··· DATASET RECORDS
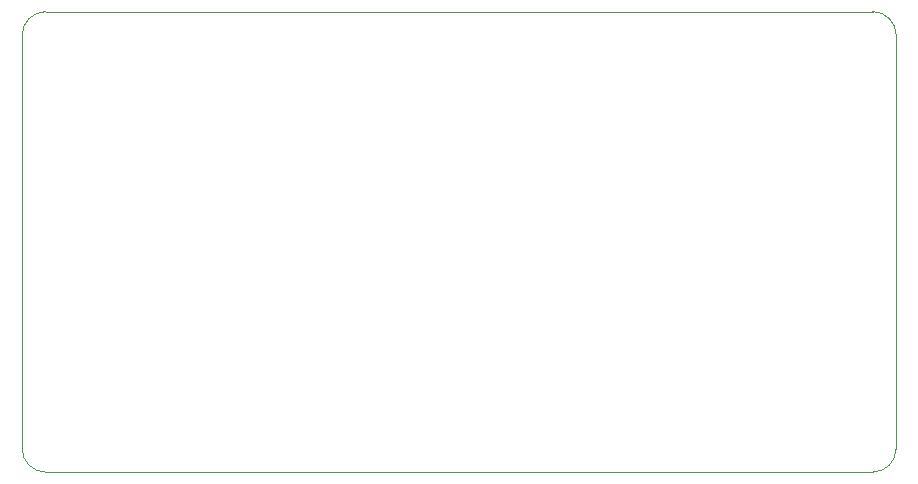
<source format=gbr>
%TF.GenerationSoftware,KiCad,Pcbnew,9.0.4-9.0.4-0~ubuntu22.04.1*%
%TF.CreationDate,2025-09-23T18:33:34+12:00*%
%TF.ProjectId,BBBLedHW,4242424c-6564-4485-972e-6b696361645f,rev?*%
%TF.SameCoordinates,PX7365040PY5f5e100*%
%TF.FileFunction,Profile,NP*%
%FSLAX46Y46*%
G04 Gerber Fmt 4.6, Leading zero omitted, Abs format (unit mm)*
G04 Created by KiCad (PCBNEW 9.0.4-9.0.4-0~ubuntu22.04.1) date 2025-09-23 18:33:34*
%MOMM*%
%LPD*%
G01*
G04 APERTURE LIST*
%TA.AperFunction,Profile*%
%ADD10C,0.050000*%
%TD*%
G04 APERTURE END LIST*
D10*
X74000000Y2000000D02*
X74000000Y2000000D01*
X0Y2000000D02*
X0Y37000000D01*
X74000000Y37000000D02*
X74000000Y2000000D01*
X74000000Y2000000D02*
G75*
G02*
X72000000Y0I-2000000J0D01*
G01*
X72000000Y0D02*
X2000000Y0D01*
X0Y37000000D02*
G75*
G02*
X2000000Y39000000I2000000J0D01*
G01*
X72000000Y39000000D02*
G75*
G02*
X74000000Y37000000I0J-2000000D01*
G01*
X2000000Y0D02*
G75*
G02*
X0Y2000000I0J2000000D01*
G01*
X2000000Y39000000D02*
X72000000Y39000000D01*
M02*

</source>
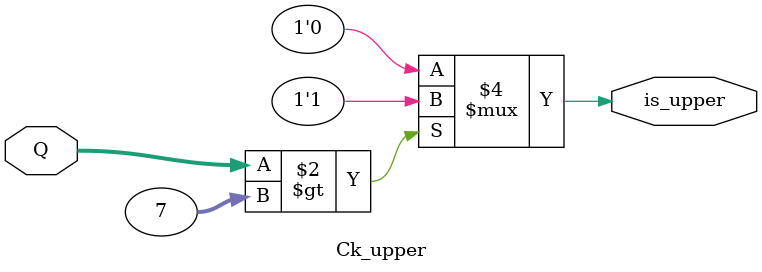
<source format=v>
`timescale 1ns / 1ps
module Ck_upper(is_upper, Q);
output is_upper;
input [3:0] Q;
reg is_upper;

always @ (Q)
begin
  if (Q>7) is_upper = 1;
  else is_upper = 0;
end
endmodule

</source>
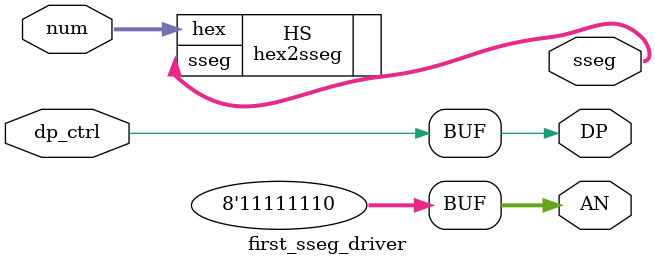
<source format=v>
`timescale 1ns / 1ps


module first_sseg_driver(

        input [3:0] num,
        input dp_ctrl,
        output [6:0] sseg, 
        output [7:0] AN,
        output DP
    );
    assign AN = 8'b11111110;
    
    assign DP = dp_ctrl;

    hex2sseg HS (
        .hex(num),
        .sseg(sseg)
    );

endmodule

</source>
······
▶ _WORK ITEM_
Leave the images out. Set down all of the material above exactly.

▶ _EXERCISE RESULT_
<source format=gbr>
%TF.GenerationSoftware,KiCad,Pcbnew,9.0.4-9.0.4-0~ubuntu22.04.1*%
%TF.CreationDate,2025-09-23T18:33:34+12:00*%
%TF.ProjectId,BBBLedHW,4242424c-6564-4485-972e-6b696361645f,rev?*%
%TF.SameCoordinates,PX7365040PY5f5e100*%
%TF.FileFunction,Profile,NP*%
%FSLAX46Y46*%
G04 Gerber Fmt 4.6, Leading zero omitted, Abs format (unit mm)*
G04 Created by KiCad (PCBNEW 9.0.4-9.0.4-0~ubuntu22.04.1) date 2025-09-23 18:33:34*
%MOMM*%
%LPD*%
G01*
G04 APERTURE LIST*
%TA.AperFunction,Profile*%
%ADD10C,0.050000*%
%TD*%
G04 APERTURE END LIST*
D10*
X74000000Y2000000D02*
X74000000Y2000000D01*
X0Y2000000D02*
X0Y37000000D01*
X74000000Y37000000D02*
X74000000Y2000000D01*
X74000000Y2000000D02*
G75*
G02*
X72000000Y0I-2000000J0D01*
G01*
X72000000Y0D02*
X2000000Y0D01*
X0Y37000000D02*
G75*
G02*
X2000000Y39000000I2000000J0D01*
G01*
X72000000Y39000000D02*
G75*
G02*
X74000000Y37000000I0J-2000000D01*
G01*
X2000000Y0D02*
G75*
G02*
X0Y2000000I0J2000000D01*
G01*
X2000000Y39000000D02*
X72000000Y39000000D01*
M02*

</source>
<source format=v>
`timescale 1ns / 1ps
module Ck_upper(is_upper, Q);
output is_upper;
input [3:0] Q;
reg is_upper;

always @ (Q)
begin
  if (Q>7) is_upper = 1;
  else is_upper = 0;
end
endmodule

</source>
<source format=v>
`timescale 1ns / 1ps


module first_sseg_driver(

        input [3:0] num,
        input dp_ctrl,
        output [6:0] sseg, 
        output [7:0] AN,
        output DP
    );
    assign AN = 8'b11111110;
    
    assign DP = dp_ctrl;

    hex2sseg HS (
        .hex(num),
        .sseg(sseg)
    );

endmodule

</source>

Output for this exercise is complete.